[Text provided — start]

Dentry recovery from journal
----------------------------
If a journal is damaged or for any reason an MDS is incapable of replaying it,
attempt to recover what file metadata we can like so:
::
cephfs-journal-tool event recover_dentries summary
This command by default acts on MDS rank 0, pass --rank=<n> to operate on other ranks.
This command will write any inodes/dentries recoverable from the journal
into the backing store, if these inodes/dentries are higher-versioned
than the previous contents of the backing store. If any regions of the journal
are missing/damaged, they will be skipped.
Note that in addition to writing out dentries and inodes, this command will update
the InoTables of each 'in' MDS rank, to indicate that any written inodes' numbers
are now in use. In simple cases, this will result in an entirely valid backing
store state.
.. warning::
The resulting state of the backing store is not guaranteed to be self-consistent,
and an online MDS scrub will be required afterwards. The journal contents
will not be modified by this command, you should truncate the journal
separately after recovering what you can.
Journal truncation
------------------
If the journal is corrupt or MDSs cannot replay it for any reason, you can
truncate it like so:
::
cephfs-journal-tool journal reset
.. warning::
Resetting the journal *will* lose metadata unless you have extracted
it by other means such as ``recover_dentries``. It is likely to leave
some orphaned objects in the data pool. It may result in re-allocation
of already-written inodes, such that permissions rules could be violated.
MDS table wipes
---------------
After the journal has been reset, it may no longer be consistent with respect
to the contents of the MDS tables (InoTable, SessionMap, SnapServer).

[Text provided — finish]
[Study material — start]

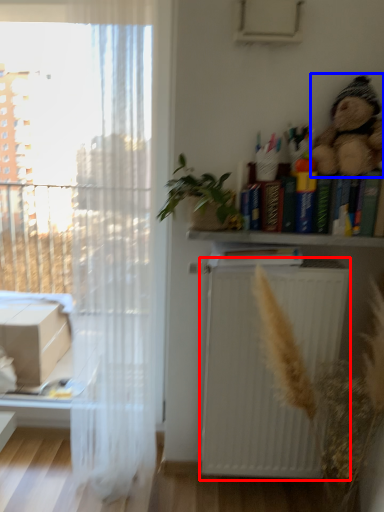
Question: Among these objects, which one is nearest to the camera, radiator (highlighted by a red box) or toy (highlighted by a blue box)?

Choices:
 (A) radiator
 (B) toy

Answer: (B)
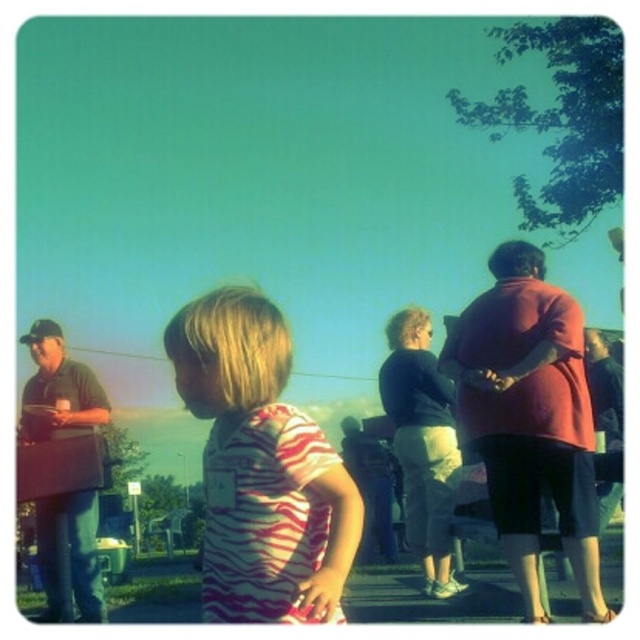
Based on the photo, between zebra-striped shirt at center and matte red jacket at right, which one appears on the left side from the viewer's perspective?

zebra-striped shirt at center

From the picture: Who is taller, zebra-striped shirt at center or matte red jacket at right?

matte red jacket at right is taller.

Which is in front, point (268, 362) or point (531, 250)?

Point (268, 362) is in front.

This screenshot has width=640, height=640. Identify the location of zebra-striped shirt at center. (260, 467).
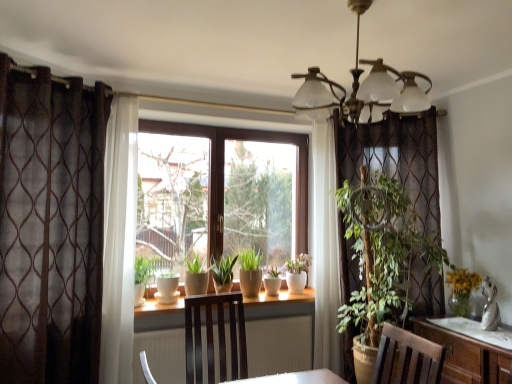
You are a GUI agent. You are given a task and a screenshot of the screen. Output one action in this format:
    pyautogui.click(x=<x>, y=<y>)
    Task: Click on the metallic brass chandelier at upper center
    The width and height of the screenshot is (512, 384).
    Given the screenshot: What is the action you would take?
    pyautogui.click(x=361, y=89)

The width and height of the screenshot is (512, 384). Describe the element at coordinates (51, 225) in the screenshot. I see `brown sheer curtain at left` at that location.

How much space does white ceramic flowerpot at center, which ranks as the 2th flowerpot in left-to-right order, occupy vertically?

white ceramic flowerpot at center, which ranks as the 2th flowerpot in left-to-right order, is 8.84 inches tall.

Locate an element on the screen. matte ceramic pot at center, positioned as the second flowerpot in right-to-left order is located at coordinates (250, 282).

Locate an element on the screen. metallic brass chandelier at upper center is located at coordinates (361, 89).

Is metallic brass chandelier at upper center inside brown sheer curtain at left?

No, metallic brass chandelier at upper center is not a part of brown sheer curtain at left.

How much distance is there between brown sheer curtain at left and metallic brass chandelier at upper center?

brown sheer curtain at left and metallic brass chandelier at upper center are 1.72 meters apart from each other.

Is brown sheer curtain at left shorter than metallic brass chandelier at upper center?

In fact, brown sheer curtain at left may be taller than metallic brass chandelier at upper center.

Consider the image. Which object is positioned more to the left, brown sheer curtain at left or metallic brass chandelier at upper center?

brown sheer curtain at left.

Who is smaller, white ceramic flowerpot at center, the 1th flowerpot in the right-to-left sequence, or white ceramic pot at center?

white ceramic flowerpot at center, the 1th flowerpot in the right-to-left sequence, is smaller.

Does white ceramic flowerpot at center, which ranks as the 2th flowerpot in left-to-right order, turn towards white ceramic pot at center?

No, white ceramic flowerpot at center, which ranks as the 2th flowerpot in left-to-right order, is not facing towards white ceramic pot at center.

Would you say white ceramic flowerpot at center, which ranks as the 2th flowerpot in left-to-right order, contains white ceramic pot at center?

No, white ceramic pot at center is not surrounded by white ceramic flowerpot at center, which ranks as the 2th flowerpot in left-to-right order.

From the image's perspective, is white ceramic flowerpot at center, which ranks as the 2th flowerpot in left-to-right order, over white ceramic pot at center?

Yes, from the image's perspective, white ceramic flowerpot at center, which ranks as the 2th flowerpot in left-to-right order, is over white ceramic pot at center.

Is white ceramic pot at center behind metallic brass chandelier at upper center?

Yes, the depth of white ceramic pot at center is greater than that of metallic brass chandelier at upper center.

Is metallic brass chandelier at upper center at the back of white ceramic pot at center?

No, metallic brass chandelier at upper center is not at the back of white ceramic pot at center.

Can you see white ceramic pot at center touching metallic brass chandelier at upper center?

No, white ceramic pot at center is not making contact with metallic brass chandelier at upper center.

Consider the image. Does metallic brass chandelier at upper center have a greater width compared to matte ceramic pot at center, which is counted as the first flowerpot, starting from the left?

Correct, the width of metallic brass chandelier at upper center exceeds that of matte ceramic pot at center, which is counted as the first flowerpot, starting from the left.

Where is `light fixture above the matte ceramic pot at center, which is counted as the first flowerpot, starting from the left (from a real-world perspective)`? Image resolution: width=512 pixels, height=384 pixels. light fixture above the matte ceramic pot at center, which is counted as the first flowerpot, starting from the left (from a real-world perspective) is located at coordinates (361, 89).

Is metallic brass chandelier at upper center looking in the opposite direction of matte ceramic pot at center, which is counted as the first flowerpot, starting from the left?

No, metallic brass chandelier at upper center is not facing the opposite direction of matte ceramic pot at center, which is counted as the first flowerpot, starting from the left.

Can you tell me how much metallic brass chandelier at upper center and matte ceramic pot at center, which is counted as the first flowerpot, starting from the left, differ in facing direction?

3.97 degrees.

Which is behind, metallic brass chandelier at upper center or white ceramic flowerpot at center, the 1th flowerpot in the right-to-left sequence?

white ceramic flowerpot at center, the 1th flowerpot in the right-to-left sequence, is further away from the camera.

Is point (360, 1) closer to camera compared to point (264, 280)?

Yes, point (360, 1) is in front of point (264, 280).

From the image's perspective, who appears lower, metallic brass chandelier at upper center or white ceramic flowerpot at center, which ranks as the 2th flowerpot in left-to-right order?

From the image's view, white ceramic flowerpot at center, which ranks as the 2th flowerpot in left-to-right order, is below.

From the image's perspective, which one is positioned higher, matte ceramic pot at center, which is counted as the first flowerpot, starting from the left, or white ceramic flowerpot at center, the 1th flowerpot in the right-to-left sequence?

white ceramic flowerpot at center, the 1th flowerpot in the right-to-left sequence, appears higher in the image.

Is matte ceramic pot at center, which is counted as the first flowerpot, starting from the left, outside of white ceramic flowerpot at center, which ranks as the 2th flowerpot in left-to-right order?

Yes, matte ceramic pot at center, which is counted as the first flowerpot, starting from the left, is not within white ceramic flowerpot at center, which ranks as the 2th flowerpot in left-to-right order.

In the scene shown: Is matte ceramic pot at center, positioned as the second flowerpot in right-to-left order, next to white ceramic flowerpot at center, the 1th flowerpot in the right-to-left sequence, and touching it?

No, matte ceramic pot at center, positioned as the second flowerpot in right-to-left order, is not touching white ceramic flowerpot at center, the 1th flowerpot in the right-to-left sequence.

You are a GUI agent. You are given a task and a screenshot of the screen. Output one action in this format:
    pyautogui.click(x=<x>, y=<y>)
    Task: Click on the houseplant below the matte ceramic pot at center, positioned as the second flowerpot in right-to-left order (from the image's perspective)
    
    Given the screenshot: What is the action you would take?
    pyautogui.click(x=297, y=273)

Relative to matte ceramic pot at center, which is counted as the first flowerpot, starting from the left, is white ceramic pot at center in front or behind?

white ceramic pot at center is behind matte ceramic pot at center, which is counted as the first flowerpot, starting from the left.

From the image's perspective, is white ceramic pot at center over matte ceramic pot at center, which is counted as the first flowerpot, starting from the left?

No, from the image's perspective, white ceramic pot at center is not over matte ceramic pot at center, which is counted as the first flowerpot, starting from the left.

Identify the location of light fixture on the right of brown sheer curtain at left. (361, 89).

Locate an element on the screen. The width and height of the screenshot is (512, 384). flowerpot above the white ceramic pot at center (from a real-world perspective) is located at coordinates (272, 285).

Considering their positions, is brown sheer curtain at left positioned closer to white ceramic flowerpot at center, which ranks as the 2th flowerpot in left-to-right order, than metallic brass chandelier at upper center?

brown sheer curtain at left lies closer to white ceramic flowerpot at center, which ranks as the 2th flowerpot in left-to-right order, than the other object.

From the image, which object appears to be farther from matte ceramic pot at center, positioned as the second flowerpot in right-to-left order, white ceramic flowerpot at center, the 1th flowerpot in the right-to-left sequence, or white ceramic pot at center?

The object further to matte ceramic pot at center, positioned as the second flowerpot in right-to-left order, is white ceramic pot at center.

Which object lies further to the anchor point matte ceramic pot at center, positioned as the second flowerpot in right-to-left order, brown sheer curtain at left or white ceramic pot at center?

Among the two, brown sheer curtain at left is located further to matte ceramic pot at center, positioned as the second flowerpot in right-to-left order.

Based on their spatial positions, is brown sheer curtain at left or matte ceramic pot at center, which is counted as the first flowerpot, starting from the left, further from white ceramic flowerpot at center, which ranks as the 2th flowerpot in left-to-right order?

Based on the image, brown sheer curtain at left appears to be further to white ceramic flowerpot at center, which ranks as the 2th flowerpot in left-to-right order.

Considering their positions, is white ceramic pot at center positioned further to brown sheer curtain at left than white ceramic flowerpot at center, the 1th flowerpot in the right-to-left sequence?

Based on the image, white ceramic pot at center appears to be further to brown sheer curtain at left.

Based on their spatial positions, is metallic brass chandelier at upper center or matte ceramic pot at center, positioned as the second flowerpot in right-to-left order, further from white ceramic flowerpot at center, which ranks as the 2th flowerpot in left-to-right order?

metallic brass chandelier at upper center is further to white ceramic flowerpot at center, which ranks as the 2th flowerpot in left-to-right order.

Which object lies further to the anchor point white ceramic pot at center, matte ceramic pot at center, positioned as the second flowerpot in right-to-left order, or white ceramic flowerpot at center, the 1th flowerpot in the right-to-left sequence?

matte ceramic pot at center, positioned as the second flowerpot in right-to-left order, is positioned further to the anchor white ceramic pot at center.

Which object lies further to the anchor point white ceramic pot at center, white ceramic flowerpot at center, the 1th flowerpot in the right-to-left sequence, or brown sheer curtain at left?

brown sheer curtain at left lies further to white ceramic pot at center than the other object.

The height and width of the screenshot is (384, 512). Find the location of `curtain located between metallic brass chandelier at upper center and white ceramic pot at center in the depth direction`. curtain located between metallic brass chandelier at upper center and white ceramic pot at center in the depth direction is located at coordinates (51, 225).

The height and width of the screenshot is (384, 512). What are the coordinates of `curtain located between metallic brass chandelier at upper center and matte ceramic pot at center, which is counted as the first flowerpot, starting from the left, in the depth direction` in the screenshot? It's located at (51, 225).

Identify the location of flowerpot between brown sheer curtain at left and white ceramic flowerpot at center, the 1th flowerpot in the right-to-left sequence. (250, 282).

Identify the location of flowerpot between matte ceramic pot at center, positioned as the second flowerpot in right-to-left order, and white ceramic pot at center. The width and height of the screenshot is (512, 384). click(272, 285).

[Study material — finish]

Problem description
Could you carry on the CephFS journal recovery text, starting right after its last sentence? The material has no connection to the CephFS journal recovery text.

Answer to this exercise
To reset the SessionMap (erase all sessions), use:
::
cephfs-table-tool all reset session
This command acts on the tables of all 'in' MDS ranks. Replace 'all' with an MDS
rank to operate on that rank only.
The session table is the table most likely to need resetting, but if you know you
also need to reset the other tables then replace 'session' with 'snap' or 'inode'.
MDS map reset
-------------
Once the in-RADOS state of the filesystem (i.e. contents of the metadata pool)
is somewhat recovered, it may be necessary to update the MDS map to reflect
the contents of the metadata pool. Use the following command to reset the MDS
map to a single MDS:
::
ceph fs reset <fs name> --yes-i-really-mean-it
Once this is run, any in-RADOS state for MDS ranks other than 0 will be ignored:
as a result it is possible for this to result in data loss.
One might wonder what the difference is between 'fs reset' and 'fs remove; fs new'. The
key distinction is that doing a remove/new will leave rank 0 in 'creating' state, such
that it would overwrite any existing root inode on disk and orphan any existing files. In
contrast, the 'reset' command will leave rank 0 in 'active' state such that the next MDS
daemon to claim the rank will go ahead and use the existing in-RADOS metadata.